Scarlet Johansson desistir de personagem trans é positivo, mas também perigoso
Atriz abdicou de fazer um personagem transgênero no filme 'Rub & Tug'
Em 2006, Felicity Huffman foi indicada ao Oscar de melhor atriz por “Transamerica”. Em 2014, Jared Leto ganhou o Oscar de melhor ator coadjuvante por “Clube de Compras Dallas”. Jeffrey Tambor venceu o Emmy de melhor ator em série cômica por dois anos seguidos, 2014 e 2015, por “Transparent”.
Todos eles são atores cisgênero (que se identificam com seu gênero de nascença) que ganharam prêmios por interpretar personagens transgênero. Os três foram citados por Scarlett Johansson –ou por um representante dela, ainda não ficou claro– quando a atriz começou a ser atacada nas redes sociais por ter aceito fazer uma mulher trans no filme “Rub & Tug”.
Na sexta (13), no entanto, Scarlett anunciou que abdicava do papel, depois de ouvir as críticas e os apelos da comunidade trans. Sua reviravolta pessoal reflete uma maior, pela qual a sociedade inteira está passando. Até pouco tempo atrás, ninguém piscava um olho se um ator cis fosse escalado para um personagem trans. Agora cresce a resistência, porque há pouquíssimo trabalho para os atores trans. Nem a si mesmos eles têm a chance de interpretar.

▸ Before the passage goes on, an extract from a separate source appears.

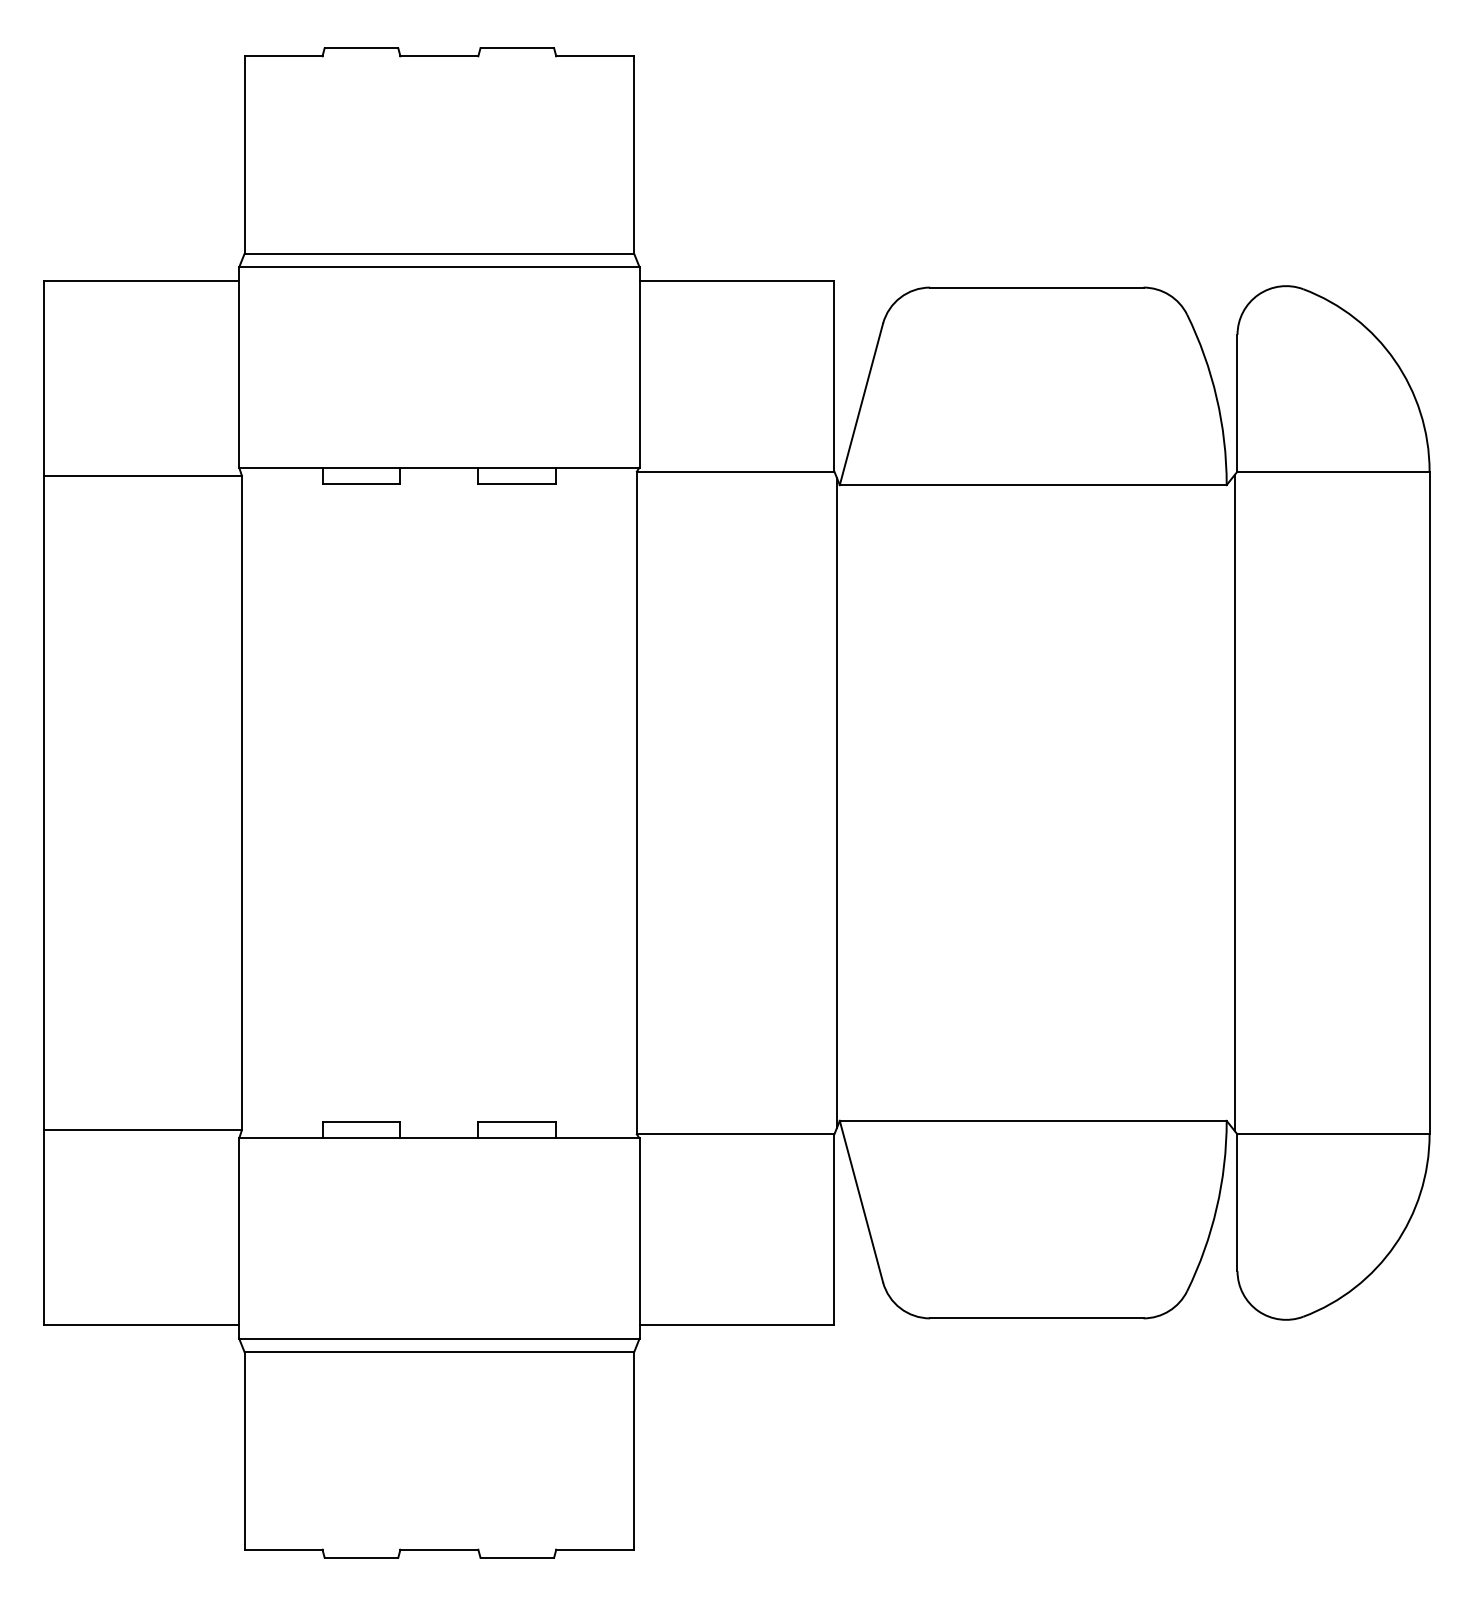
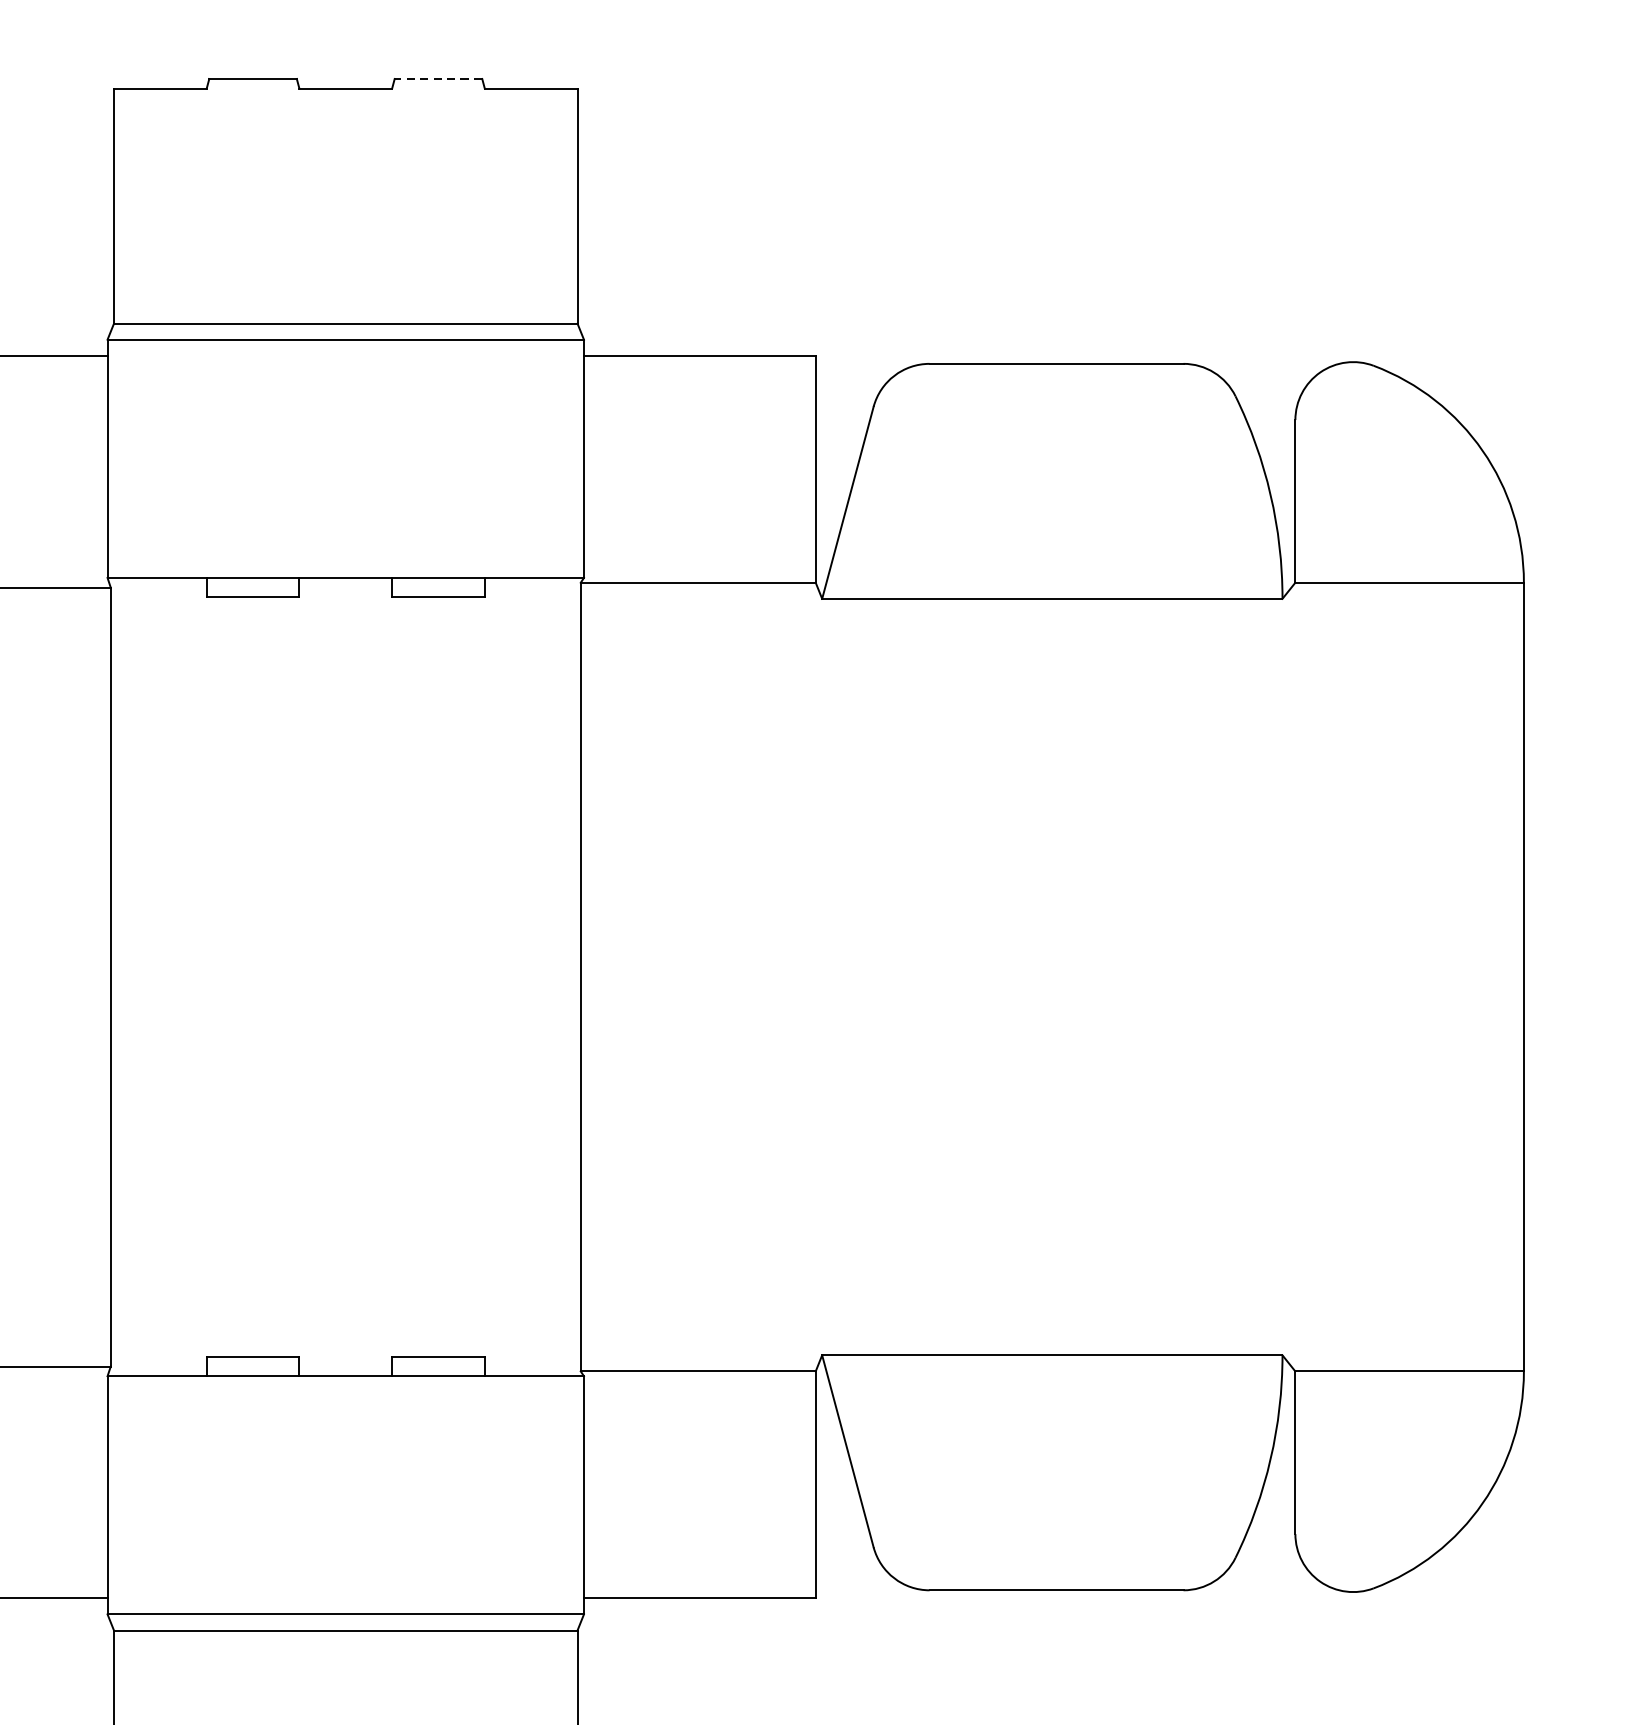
line: (517, 48) -> (438, 79), solid -> dashed
line: (837, 802) -> (819, 976), removed
line: (1234, 802) -> (1291, 976), removed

Um movimento parecido aconteceu aqui no Brasil. Renata Sorrah estava escalada para encarnar uma vilã trans em “O Sétimo Guardião”, a próxima novela da Globo na faixa das 21h. Talvez temendo uma polêmica, a emissora acabou convidando a atriz trans Nany People para o papel.
Há alguns pontos a se considerar nesta mudança geral de atitudes. O maior saldo é positivo: existem inúmeros atores trans de enorme talento, que merecem as mesmas oportunidades que seus colegas cis. Discriminá-los pelo simples fato de serem transgênero é absurdo.
Mas também existe um perigo latente. Falta pouco para que surja uma regra, ainda que informal, que proíba atores cis de interpretar personagens trans em qualquer hipótese. Além de violar a liberdade artística, esta norma implicaria em uma consequência terrível para os artistas trans: só atores cis fariam personagens cis. E assim por diante, até que cada um só possa interpretar a si mesmo.
O site da revista The Hollywood Reporter perguntou a opinião do cineasta chileno Sebastián Lelio sobre o caso Scarlet Johansson. Lelio dirigiu “Uma Mulher Fantástica”, que venceu o Oscar de filme em língua estrangeira em fevereiro passado. A mulher do título é uma transexual, interpretada por Daniela Vega - uma atriz que também é trans na vida real.
“É verdade que (...) a escalação de um ator cis para um personagem trans é estética ou moralmente discutível –mas nunca deveria ser proibida. Quando eu escalei Daniela Vega para o meu filme, eu não estava dizendo que personagens transgênero devem ser feitos por atores transgênero. Só fiz o que parecia melhor para o meu filme”, disse o diretor ao site.
“Quando a liberdade artística é ameaçada, é um sinal de que a sociedade está se tornando autoritária, ou caminhando em direção a comportamentos e procedimentos que começam a cheirar a fascismo”.
Concordo com Lelio. E vou tentar resumir a polêmica: os atores trans precisam e merecem mais trabalho. Mas a melhor maneira de conseguir isto não é impedir os atores cis de encarnar personagens trans. É pressionar os produtores e os diretores de elenco a testar e contratar atores trans para papéis de cis. Claro que ainda falta muito para esta situação ideal, mas o debate já começou.